TEXTAUSZUG:
=======

Die Beschwerde aufgrund der bundesgerichtlichen Rechtsverweigerung und der Frage des Intimsphärenschutzes öffentlicher Personen wird beim Europäischen Gerichtshof für Menschenrechte in Strassburg eingereicht. Der Gerichtshof kommuniziert die Beschwerde der Schweizer Regierung und stellt ihr einen Fragenkatalog, eine Verfahrensstufe, die nur ein kleiner Teil der Beschwerden erreicht.
Der EGMR schickt der Schweizer Regierung einen Fragekatalog zum Fall. Das Verfahren ist hängig.
Veröffentlicht sind ausschliesslich Gerichtsentscheide, offizielle EGMR-Korrespondenz und öffentlich zugängliche Beilagen. Parteieneingaben (Schriftsätze) sind nicht veröffentlicht. Privatadressen sind geschwärzt.

=======

ANGEZEIGTES MATERIAL:
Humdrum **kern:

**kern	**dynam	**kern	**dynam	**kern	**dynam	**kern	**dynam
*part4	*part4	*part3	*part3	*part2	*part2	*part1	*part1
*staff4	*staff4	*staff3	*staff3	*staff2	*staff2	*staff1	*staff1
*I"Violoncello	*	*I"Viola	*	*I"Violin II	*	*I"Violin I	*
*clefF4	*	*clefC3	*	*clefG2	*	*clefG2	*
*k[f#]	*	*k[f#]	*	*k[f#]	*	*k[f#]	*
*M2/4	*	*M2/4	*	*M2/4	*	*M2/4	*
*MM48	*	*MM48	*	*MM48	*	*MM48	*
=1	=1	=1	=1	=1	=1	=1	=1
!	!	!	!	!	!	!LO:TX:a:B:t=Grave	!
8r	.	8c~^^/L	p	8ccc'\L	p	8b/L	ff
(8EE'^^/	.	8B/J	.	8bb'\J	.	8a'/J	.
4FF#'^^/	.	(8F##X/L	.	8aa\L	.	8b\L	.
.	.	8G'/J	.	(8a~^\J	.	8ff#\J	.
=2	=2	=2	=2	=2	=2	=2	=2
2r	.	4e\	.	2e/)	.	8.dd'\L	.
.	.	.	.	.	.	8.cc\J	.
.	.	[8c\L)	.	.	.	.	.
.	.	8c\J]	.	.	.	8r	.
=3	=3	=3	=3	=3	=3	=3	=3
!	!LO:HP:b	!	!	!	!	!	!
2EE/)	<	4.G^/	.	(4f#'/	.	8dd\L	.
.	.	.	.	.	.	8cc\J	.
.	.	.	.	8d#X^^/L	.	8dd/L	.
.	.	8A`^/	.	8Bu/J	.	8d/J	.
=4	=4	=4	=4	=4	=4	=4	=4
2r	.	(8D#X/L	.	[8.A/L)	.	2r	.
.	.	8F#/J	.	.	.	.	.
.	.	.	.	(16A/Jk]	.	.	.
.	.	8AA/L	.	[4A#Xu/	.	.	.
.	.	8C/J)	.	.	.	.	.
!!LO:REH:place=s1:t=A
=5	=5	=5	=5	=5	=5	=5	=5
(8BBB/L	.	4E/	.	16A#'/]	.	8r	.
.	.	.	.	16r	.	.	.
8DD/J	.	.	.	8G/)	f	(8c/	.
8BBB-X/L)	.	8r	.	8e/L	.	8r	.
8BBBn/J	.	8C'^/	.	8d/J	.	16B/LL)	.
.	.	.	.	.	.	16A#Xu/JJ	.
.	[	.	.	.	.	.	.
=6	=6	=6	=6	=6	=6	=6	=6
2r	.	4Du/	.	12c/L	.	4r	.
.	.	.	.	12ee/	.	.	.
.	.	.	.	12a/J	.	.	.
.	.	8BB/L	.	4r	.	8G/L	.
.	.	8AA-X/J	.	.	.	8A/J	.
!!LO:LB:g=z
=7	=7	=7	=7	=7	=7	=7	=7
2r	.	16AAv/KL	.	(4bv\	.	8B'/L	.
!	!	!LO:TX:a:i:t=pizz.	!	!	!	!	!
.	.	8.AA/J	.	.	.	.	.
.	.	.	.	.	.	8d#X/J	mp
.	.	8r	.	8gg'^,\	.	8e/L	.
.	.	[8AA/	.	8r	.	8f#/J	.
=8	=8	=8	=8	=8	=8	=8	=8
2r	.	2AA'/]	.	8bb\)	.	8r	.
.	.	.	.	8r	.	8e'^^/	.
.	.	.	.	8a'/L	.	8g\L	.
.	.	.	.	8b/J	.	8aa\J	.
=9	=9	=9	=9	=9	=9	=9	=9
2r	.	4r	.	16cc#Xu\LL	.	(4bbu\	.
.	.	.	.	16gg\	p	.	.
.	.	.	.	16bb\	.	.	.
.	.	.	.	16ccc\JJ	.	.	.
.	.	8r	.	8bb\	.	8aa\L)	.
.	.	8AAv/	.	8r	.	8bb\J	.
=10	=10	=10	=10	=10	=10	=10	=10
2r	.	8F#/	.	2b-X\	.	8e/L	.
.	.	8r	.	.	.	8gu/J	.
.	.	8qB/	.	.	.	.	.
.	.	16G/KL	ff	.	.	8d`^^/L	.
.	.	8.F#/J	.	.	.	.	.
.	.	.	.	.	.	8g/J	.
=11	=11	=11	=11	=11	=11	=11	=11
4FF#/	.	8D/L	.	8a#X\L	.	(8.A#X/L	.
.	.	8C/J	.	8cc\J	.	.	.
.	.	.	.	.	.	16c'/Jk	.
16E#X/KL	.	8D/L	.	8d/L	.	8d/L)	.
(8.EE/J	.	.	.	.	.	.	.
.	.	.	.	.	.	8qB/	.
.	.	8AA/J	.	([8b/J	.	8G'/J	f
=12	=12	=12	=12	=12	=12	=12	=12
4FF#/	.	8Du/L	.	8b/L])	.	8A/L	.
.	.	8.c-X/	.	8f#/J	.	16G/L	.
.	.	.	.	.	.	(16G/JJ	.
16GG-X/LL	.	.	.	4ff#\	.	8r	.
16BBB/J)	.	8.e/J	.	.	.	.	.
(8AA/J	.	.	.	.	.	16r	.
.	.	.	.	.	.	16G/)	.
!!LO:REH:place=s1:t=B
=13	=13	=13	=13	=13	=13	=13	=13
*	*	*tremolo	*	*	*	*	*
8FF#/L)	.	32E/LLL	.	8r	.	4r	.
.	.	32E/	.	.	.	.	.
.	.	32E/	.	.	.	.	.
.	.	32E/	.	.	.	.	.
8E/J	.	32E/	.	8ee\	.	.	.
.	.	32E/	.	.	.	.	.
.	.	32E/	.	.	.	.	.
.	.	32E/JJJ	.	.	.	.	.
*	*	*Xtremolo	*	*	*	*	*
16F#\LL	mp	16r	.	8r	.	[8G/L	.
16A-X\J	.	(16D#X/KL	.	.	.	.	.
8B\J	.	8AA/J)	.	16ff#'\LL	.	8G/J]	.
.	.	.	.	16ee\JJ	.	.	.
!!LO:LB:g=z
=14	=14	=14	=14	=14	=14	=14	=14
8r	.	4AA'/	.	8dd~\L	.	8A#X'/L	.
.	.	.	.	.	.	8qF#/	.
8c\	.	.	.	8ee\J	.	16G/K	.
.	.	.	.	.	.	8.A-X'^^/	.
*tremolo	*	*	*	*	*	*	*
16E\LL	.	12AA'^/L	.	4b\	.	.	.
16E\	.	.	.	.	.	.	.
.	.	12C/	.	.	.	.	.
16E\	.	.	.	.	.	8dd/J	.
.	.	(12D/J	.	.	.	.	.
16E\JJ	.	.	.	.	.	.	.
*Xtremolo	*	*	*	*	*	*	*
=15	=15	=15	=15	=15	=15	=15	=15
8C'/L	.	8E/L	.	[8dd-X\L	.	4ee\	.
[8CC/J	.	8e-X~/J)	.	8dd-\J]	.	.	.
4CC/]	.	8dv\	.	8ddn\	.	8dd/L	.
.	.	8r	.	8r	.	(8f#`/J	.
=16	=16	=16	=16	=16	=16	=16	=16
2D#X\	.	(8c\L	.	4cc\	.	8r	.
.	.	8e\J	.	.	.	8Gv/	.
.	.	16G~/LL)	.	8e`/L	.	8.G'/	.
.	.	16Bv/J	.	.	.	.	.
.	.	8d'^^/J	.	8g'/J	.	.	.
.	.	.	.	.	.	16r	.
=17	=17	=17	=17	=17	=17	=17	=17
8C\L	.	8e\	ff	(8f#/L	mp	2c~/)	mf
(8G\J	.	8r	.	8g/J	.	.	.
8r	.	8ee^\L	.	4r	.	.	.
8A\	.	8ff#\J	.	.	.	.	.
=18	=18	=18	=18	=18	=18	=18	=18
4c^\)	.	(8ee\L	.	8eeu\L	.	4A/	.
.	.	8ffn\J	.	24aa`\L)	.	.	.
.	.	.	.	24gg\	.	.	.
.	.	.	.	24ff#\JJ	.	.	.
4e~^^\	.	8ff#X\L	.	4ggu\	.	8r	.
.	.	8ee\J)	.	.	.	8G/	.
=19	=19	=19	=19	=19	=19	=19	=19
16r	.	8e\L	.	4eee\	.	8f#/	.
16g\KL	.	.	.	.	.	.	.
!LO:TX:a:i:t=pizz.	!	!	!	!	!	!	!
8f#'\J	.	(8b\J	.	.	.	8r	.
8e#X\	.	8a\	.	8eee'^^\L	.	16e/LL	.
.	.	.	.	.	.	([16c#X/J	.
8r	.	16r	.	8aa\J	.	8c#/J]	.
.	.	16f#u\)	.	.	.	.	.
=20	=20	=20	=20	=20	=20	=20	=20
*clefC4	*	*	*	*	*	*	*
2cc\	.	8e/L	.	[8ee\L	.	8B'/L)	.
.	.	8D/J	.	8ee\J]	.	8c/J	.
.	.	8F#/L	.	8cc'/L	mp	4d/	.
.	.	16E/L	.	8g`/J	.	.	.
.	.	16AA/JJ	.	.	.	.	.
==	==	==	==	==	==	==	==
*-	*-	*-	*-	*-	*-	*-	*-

=======

Kannst du den Textauszug von „Die Beschwerde aufgrund“ bis „der Beschwerden erreicht.“ wortgetreu abtippen?

Die Beschwerde aufgrund der bundesgerichtlichen Rechtsverweigerung und der Frage des Intimsphärenschutzes öffentlicher Personen wird beim Europäischen Gerichtshof für Menschenrechte in Strassburg eingereicht. Der Gerichtshof kommuniziert die Beschwerde der Schweizer Regierung und stellt ihr einen Fragenkatalog, eine Verfahrensstufe, die nur ein kleiner Teil der Beschwerden erreicht.